Sociologist Emilio Parrado discusses the demographic relationship between fertility and immigration.

Wednesday, October 29, 2014

By Blake Cole

This past August, Professor of Sociology Emilio Parrado was part of a team awarded a $500,000 grant from the National Institutes of Health and the National Institute of Child Health and Human Development to study the interaction between immigration and fertility. Using existing population data and new analytics methods, Parrado, also the department chair, seeks to refine the way U.S. policy is informed. We sat down with him to discuss the complex dynamics involved in charting the make-up of a population.

Blake Cole: How do you hope to improve on modern demography methodologies?

Emilio Parrado: It’s about strengthening the connections between demographic processes. Demography is founded on three tenets: fertility, mortality, and migration. Migration has always been kind of tacked on, not systematically integrated with the other tools. And it has always been the case that all these processes are treated as separate, meaning under this model that what happens with fertility doesn’t affect mortality and doesn’t affect migration. This is a problem because, more and more, developed societies are affected by international migration, so we don’t have good models to really assess how migration affects the population of receiving societies in terms of fertility.

BC: How are fertility and migration related?

EP: We always thought that fertility rates and migration rates were independent, so even if migration changed, fertility rates were going to stay the same. But that’s not what we’re finding. When migration is reduced, fertility rates in the U.S. go down. When migration is increased, fertility rates go up. This is crucial for formulating better projections of the U.S. population. It’s also important for understanding the fertility behavior of groups that have a significant number of immigrants. Applying methods that have been developed for populations that don’t have many immigrants produces distorted numbers which can fuel stereotypes. 

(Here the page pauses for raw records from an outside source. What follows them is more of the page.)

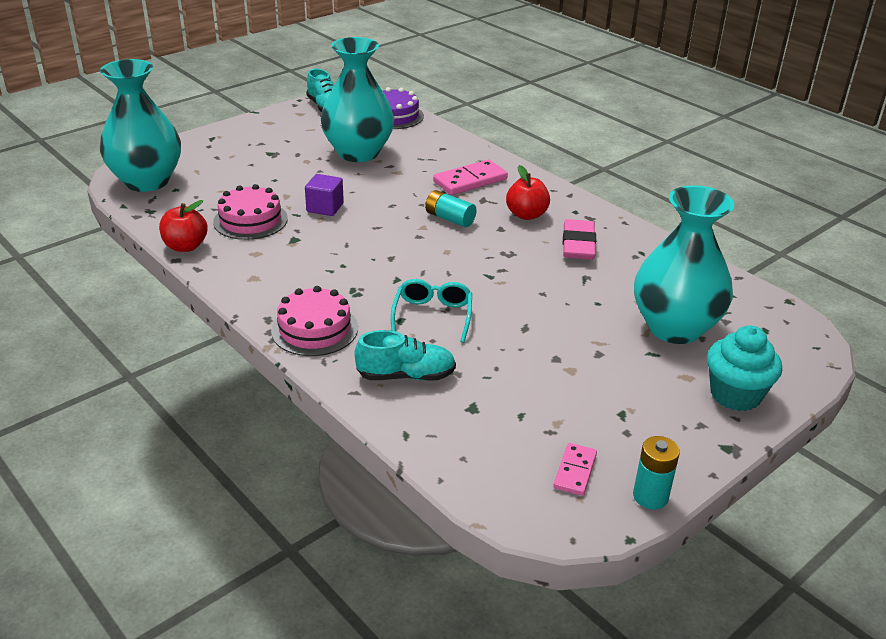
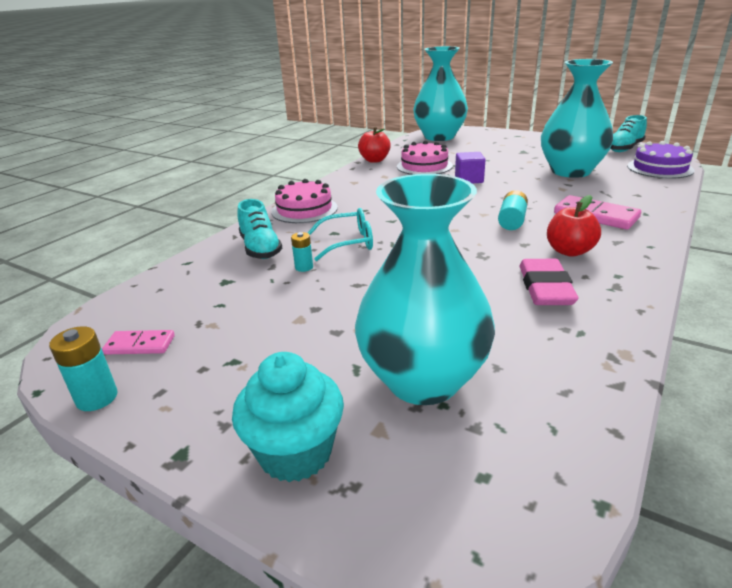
camera: 75 degrees right, 5 degrees down
(471, 352) = (304, 267): none -> turquoise battery
(578, 244) = (545, 288): pink eraser -> pink eraser turned 75 degrees counterclockwise

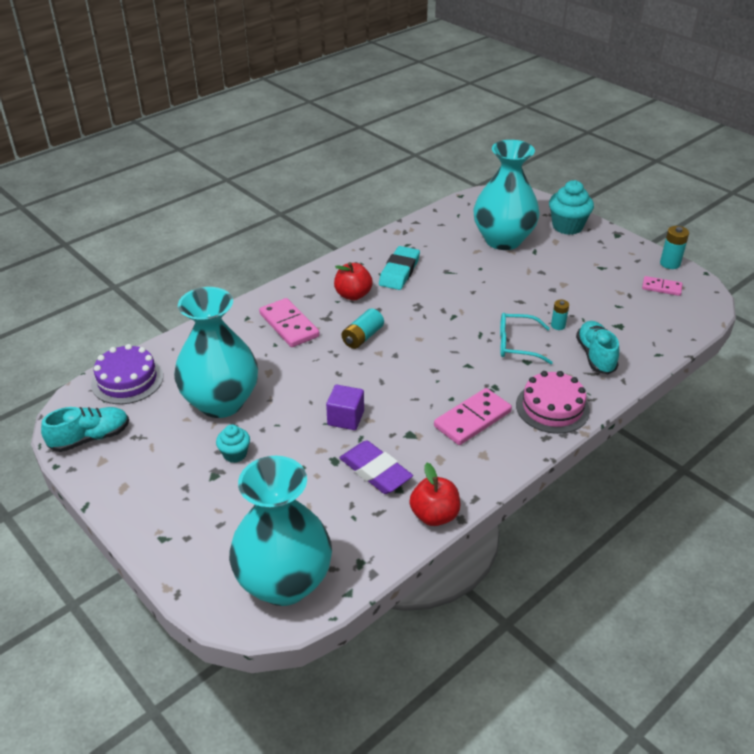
camera: 165 degrees left, 10 degrees up
(370, 194) = (472, 419): none -> pink domino
(424, 166) = (375, 471): pink cake -> purple eraser
(523, 158) = (235, 454): none -> turquoise cupcake
(545, 288) = (399, 272): pink eraser -> turquoise eraser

BC: What is the cause for these misrepresentations?

EP: When we’re talking about shaping policy, we want information about the here and now. People don’t realize that simple questions about how many children women have are actually very difficult to answer, because you only know how many children women have once they stop having children—typically around age 45. So estimates of current fertility levels among women of reproductive age get computed through sophisticated demographic methods. Most of the time the models work. But when you encounter a phenomenon like a baby boom the estimates start to diverge from reality.

It’s even worse for immigrants. Immigrants tend to split their lives between sending countries and receiving countries. So take the question: How many children do immigrant women have? You can look at it in two different ways. There’s the perspective of how many kids will the woman have over her life—but that doesn’t really reflect what is important. The crucial question is how many children has she had in this country, because the people born in the U.S. are the ones that impact U.S. fertility. More importantly for our project, our current methods of estimating how many children women are having are thrown off when the timing of childbearing changes. I argue that because migration affects women’s birth timing, these methods tend to exaggerate immigrant women’s fertility. 

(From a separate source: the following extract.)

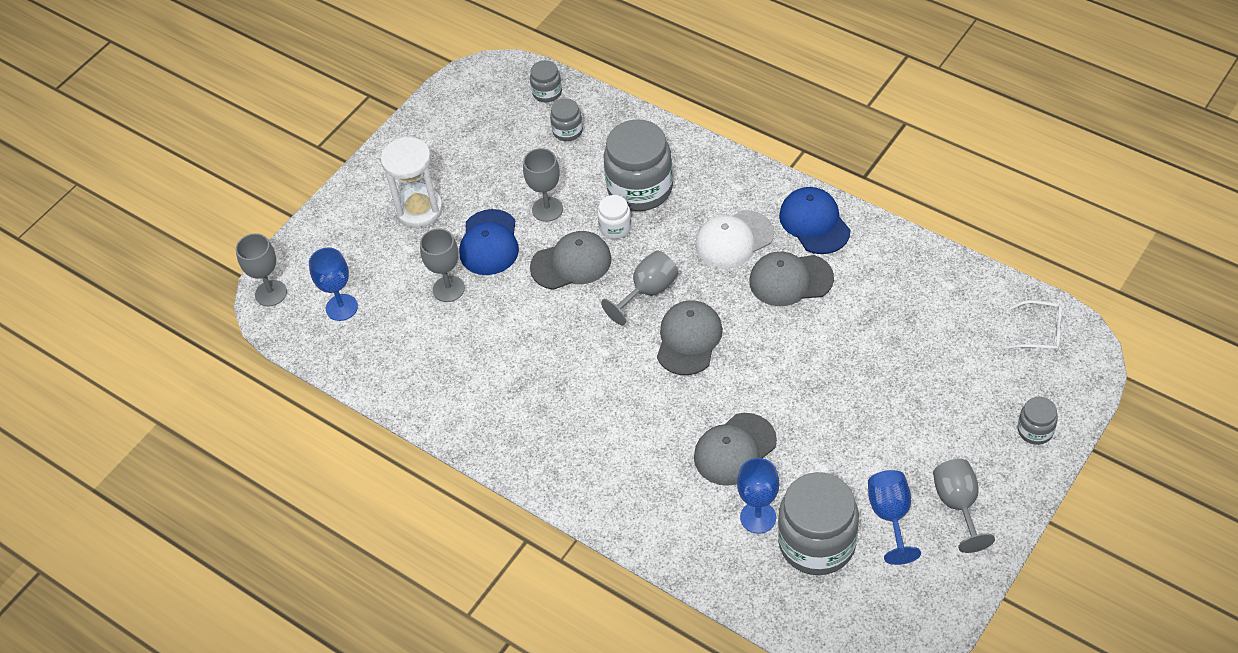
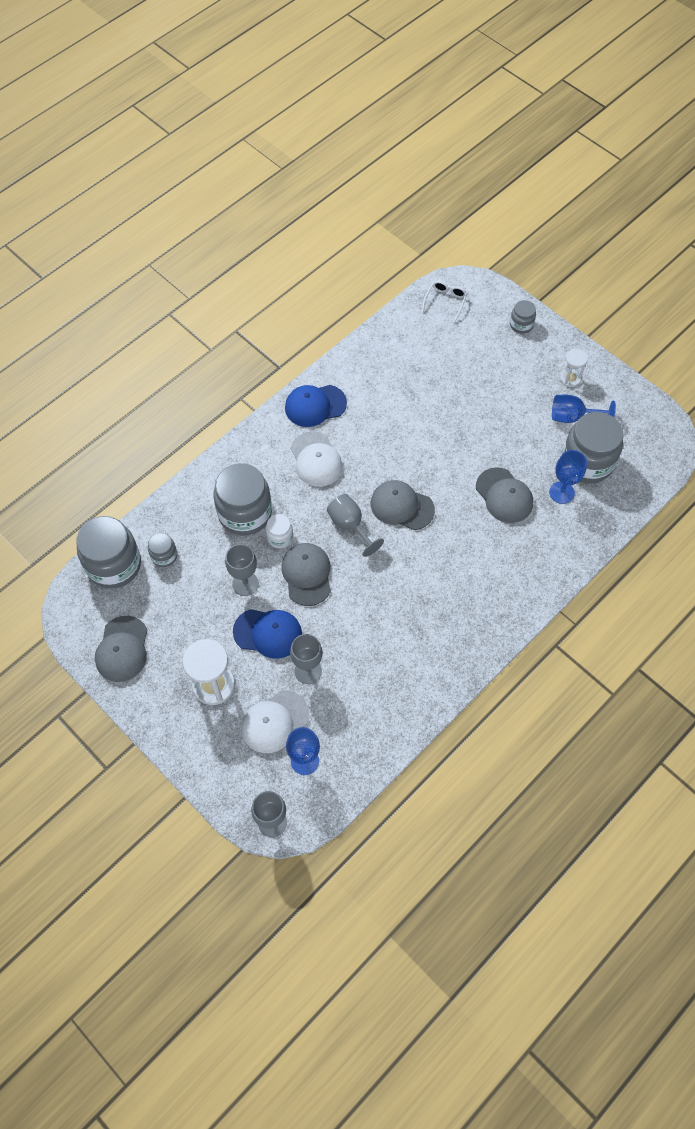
camera: 85 degrees left, 10 degrees up
(383, 271) = (274, 722): none -> white cap
(547, 92) = (114, 565): grey jar -> grey jar, size x2.08
(790, 280) = (364, 431): grey cap -> grey cap (122, 649)
(958, 505) = (570, 379): grey goblet -> white hourglass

BC: What are the potential consequences if these disconnects are not repaired?

EP: The biggest potential consequence is simply bad population projections. One of the most important questions every society faces is: How many new residents does a country need to maintain positive population growth? If we over-estimate immigrant fertility, it throws off our estimates of the number of schools needed, the size of the labor force, the solvency of Social Security, and so on. It is critical to devise demographic methods that accurately reflect the interplay between migration and fertility, in order to better assess the future size and age structure of the U.S. population.

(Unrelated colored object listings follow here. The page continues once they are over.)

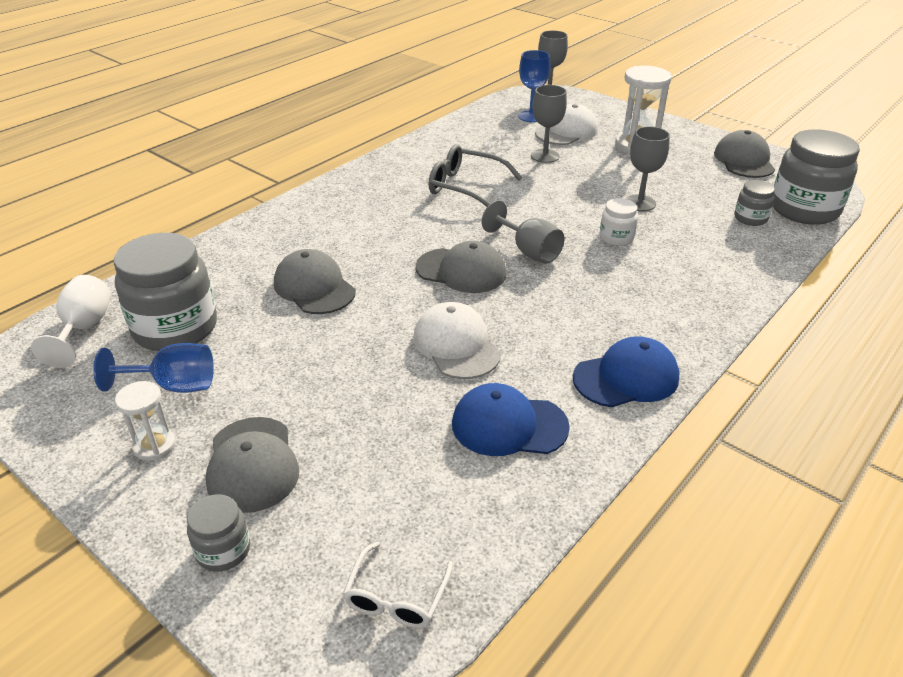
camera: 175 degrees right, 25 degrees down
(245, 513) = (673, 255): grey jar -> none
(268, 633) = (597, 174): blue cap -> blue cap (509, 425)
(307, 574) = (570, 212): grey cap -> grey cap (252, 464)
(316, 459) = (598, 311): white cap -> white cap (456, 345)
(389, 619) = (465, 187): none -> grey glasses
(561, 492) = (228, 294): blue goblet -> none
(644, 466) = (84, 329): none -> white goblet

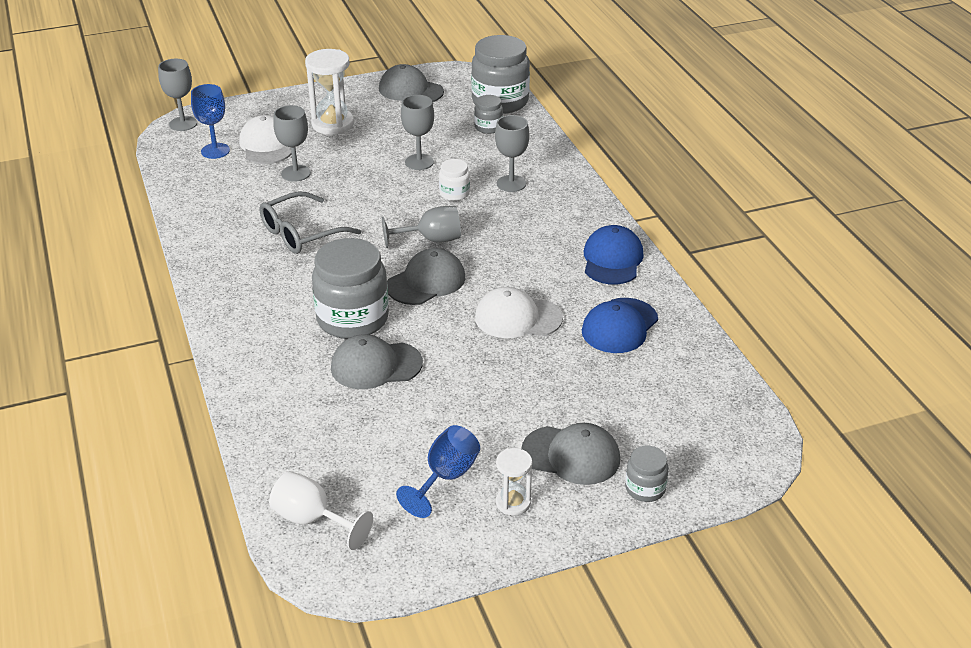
camera: 60 degrees left, 0 degrees up
(175, 328) = (363, 461): grey jar -> grey jar (352, 319)
(396, 597) = (730, 423): white glasses -> none
(676, 263) = (511, 183): none -> grey goblet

The scenario I’m describing affects all groups. It also presents a more nuanced understanding of immigrants’ contribution to the U.S. population. When Asians have children in the U.S., the child is more likely to have an immigrant parent than a U.S.-born parent. The same goes for Hispanics, Europeans, Canadians—it’s an immigrant thing. The domination of the race and ethnic perspective is an obstacle because behaviors that really come from a collective immigrant population acquire an ethnic or racial twist. With this grant we want to find new ways to bridge these gaps in methodology, and I think new research on these connections has the potential to impact the way we shape policy. It is especially important for the discussions surrounding immigration. Other things equal, a reduction in the number of immigrants that we receive, like the reduction we observed after the financial crisis, is also going to reduce our fertility rates, further contributing to population aging.